The name “Animal Debt Project” refers to the injustices and brutality humans have perpetrated against animals over time and the mission of the organization to compensate for these wrongs.
Chad Zadina, owner of Tabby Road Animal Hospital, who has been providing veterinary services for the Animal Debt Project, says Edie spares no expense when it comes to rehabbing the animals in her care. “She has paid for specialists when needed, provides the dogs with shots, has them spayed or neutered and has surgery and dental work done for some of them. She addresses behavioral issues as well as physical.”
Edie runs a good business according to Chad. “She’s conscious of the concerns of her neighbors and works hard to address barking and waste issues. She is someone who is taking humans’ mistakes and correcting them,” he said.
A tour of the Messick property reveals Edie’s commitment to excellence. Each dog has its own roomy cage where it sleeps and eats. “We have no fighting over food here,” Edie says. The dogs spend part of each day running and playing in large fenced in areas.
The “senior center” houses several older dogs in a spot where they can enjoy the sunshine and snuggle into comfortable bedding and blankets. Right now there are about 45 dogs in residence and Edie is friends with every one of them.
“This business is largely Facebook driven,” Edie explains. She learns about animals in need and people looking to rescue a dog on Facebook. Saturdays some of the adoptable dogs are taken to the Fort Collins dog park or Pet Club where people are looking for rescue dogs. The project will soon have a presence at the Petsmart store.

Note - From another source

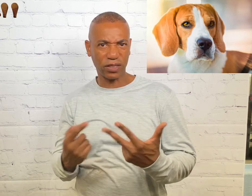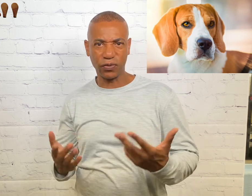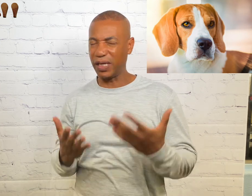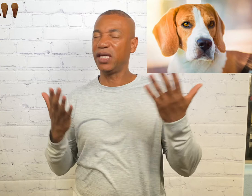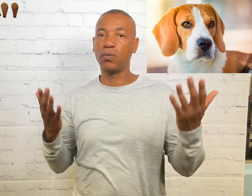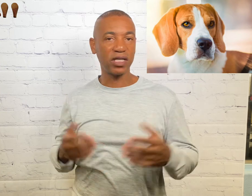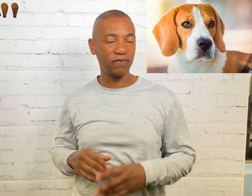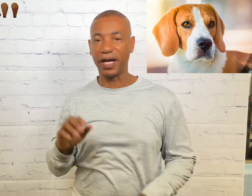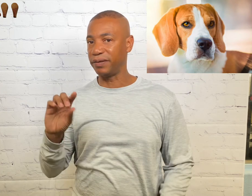of doing it. Either way is fine.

Edie has story after story about animals that might have been dead by now that have found good homes through the project. She shared the tale of Star, a yellow shepherd who survived distemper but was left with tremors and frequent drooling. It was highly unlikely that she would ever be adopted. The other dogs ostracized her. The only dog who had befriended her was adopted and she was lonely.

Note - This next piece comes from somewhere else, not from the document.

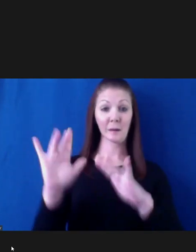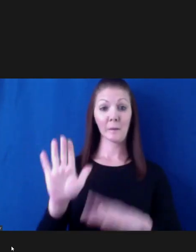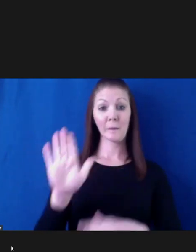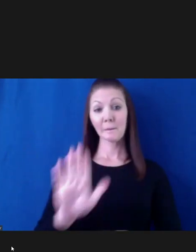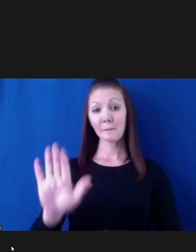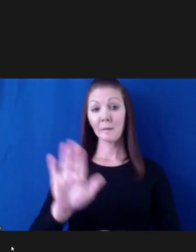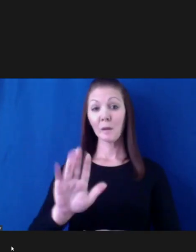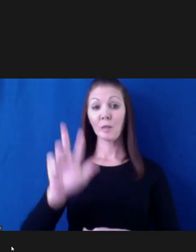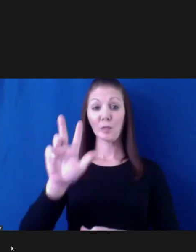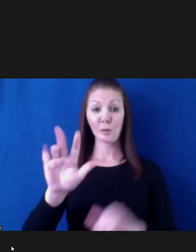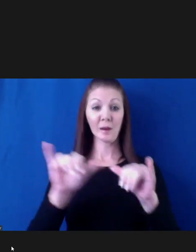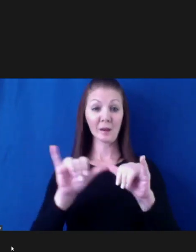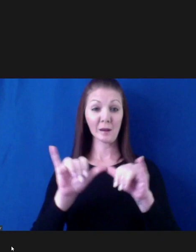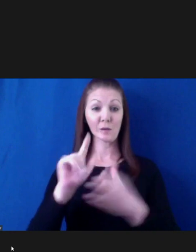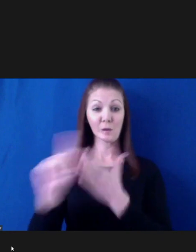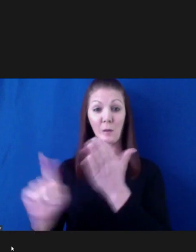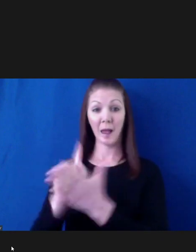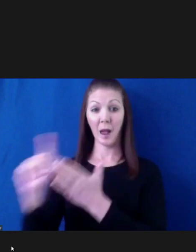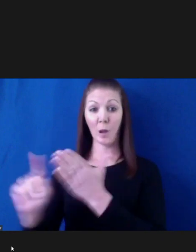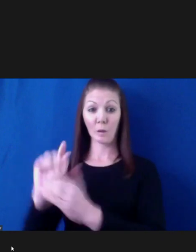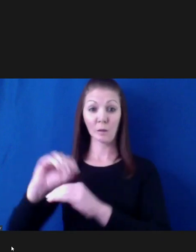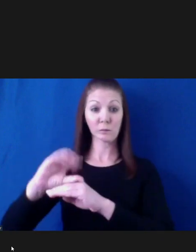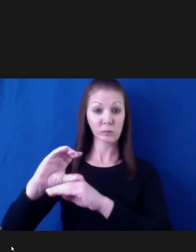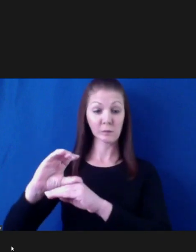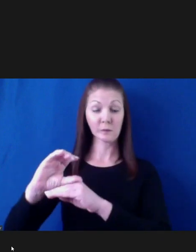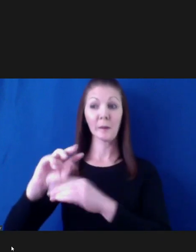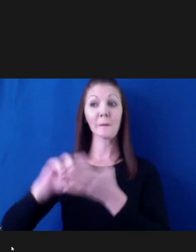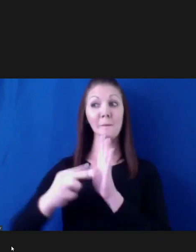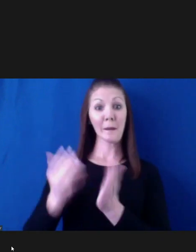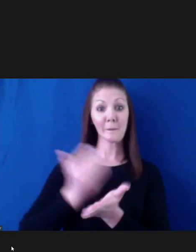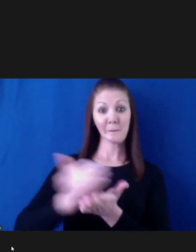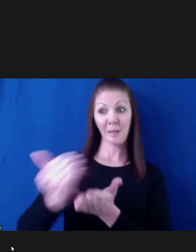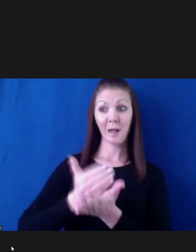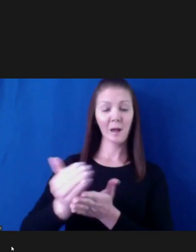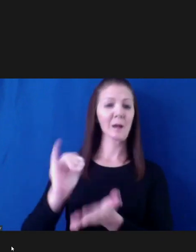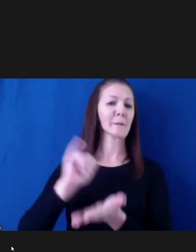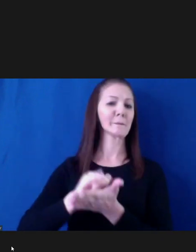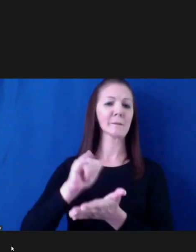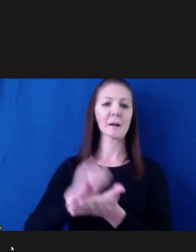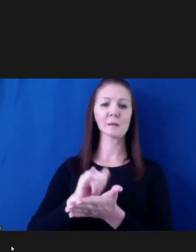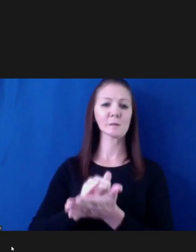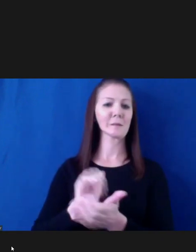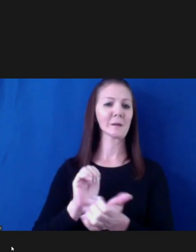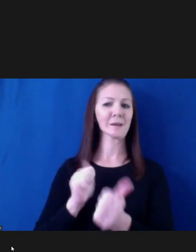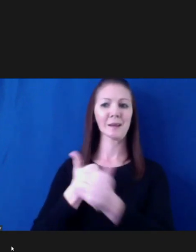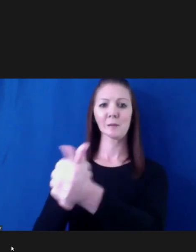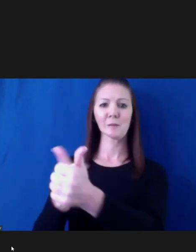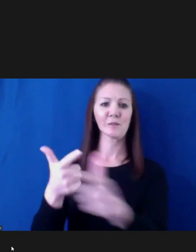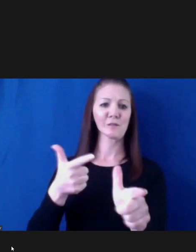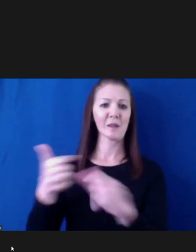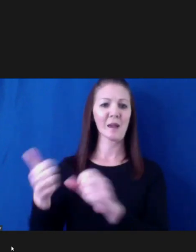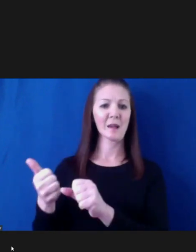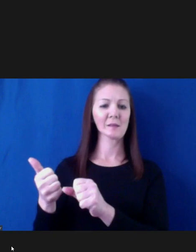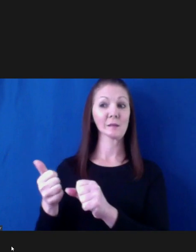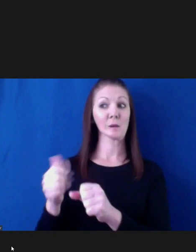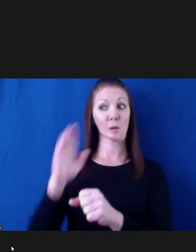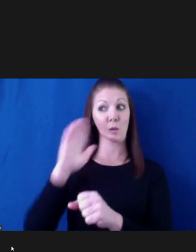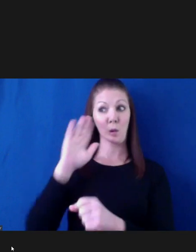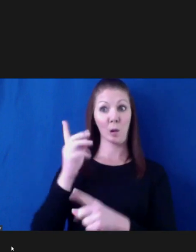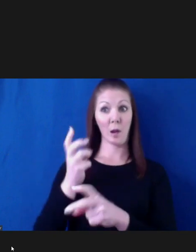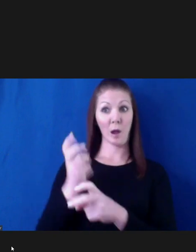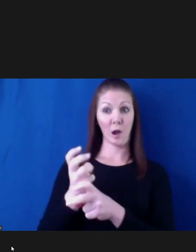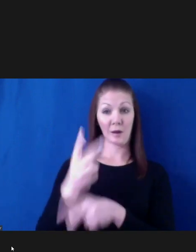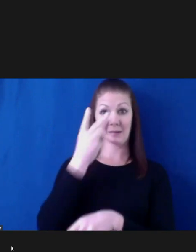come around fast enough to get that cleared. That creates a lot of hazardous conditions. That plus the low visibility.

When two administrators from Sierra Vista Healthcare Center came looking for a therapy dog, Edie said. “This a long shot, but I want you to meet Star.”
“We wipe mouths all the time,” one of the administrators said. “No problem. We’ll take her.” It was as if she’d been waiting for them. In less than 24 hours, she’d befriended a permanent resident who had not spoken a word since he’d been there.

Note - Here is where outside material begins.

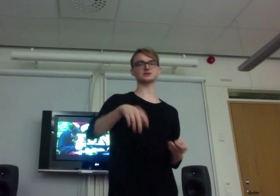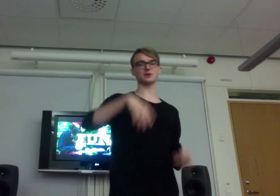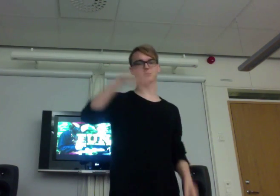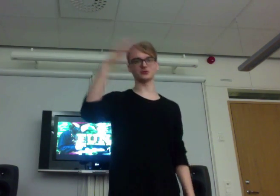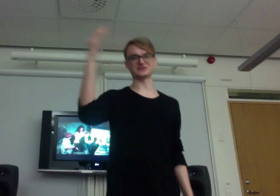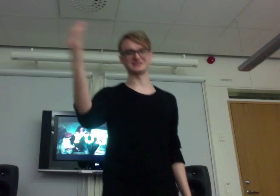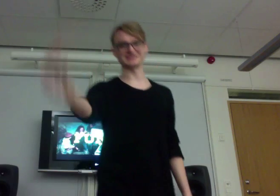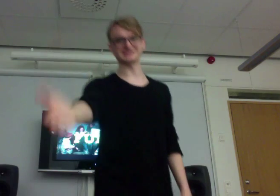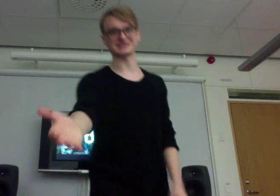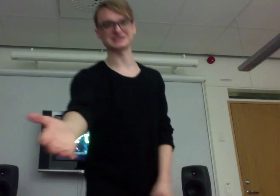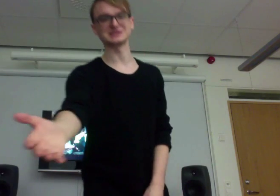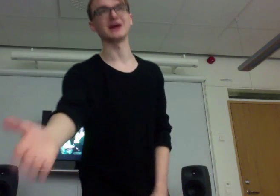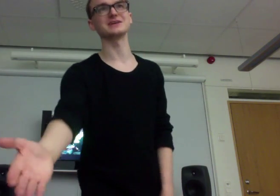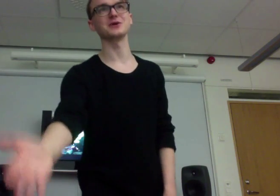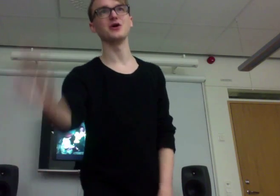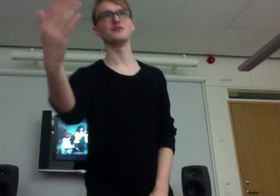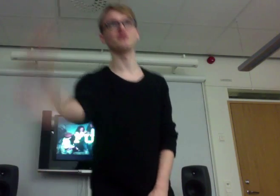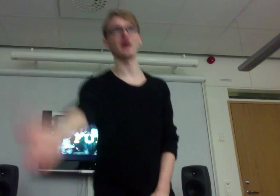my point in this is, like, fun.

“Come here,” he said the moment he saw Star, surprising everyone. Man and dog disappeared together into his room where she snuggled against him to watch television. By the next day he’d created a framed photo of Star.
“These dogs change lives,” Edie said.
She has enormous dreams for the future which include accommodating more dogs, a vet hospital with a doctor on staff, an adoption center, lodging for people to stay for a few days to see how well they bond with their animal, a treatment facility to make use of waste in farming and growing animal food. Her dreams even extend to employee housing, marketing of merchandise designed and created on site and a concert venue to produce revenue to help the sanctuary become self-sufficient.
Edie dreams big. And she’s not easily deterred by a stumbling block or two along the way.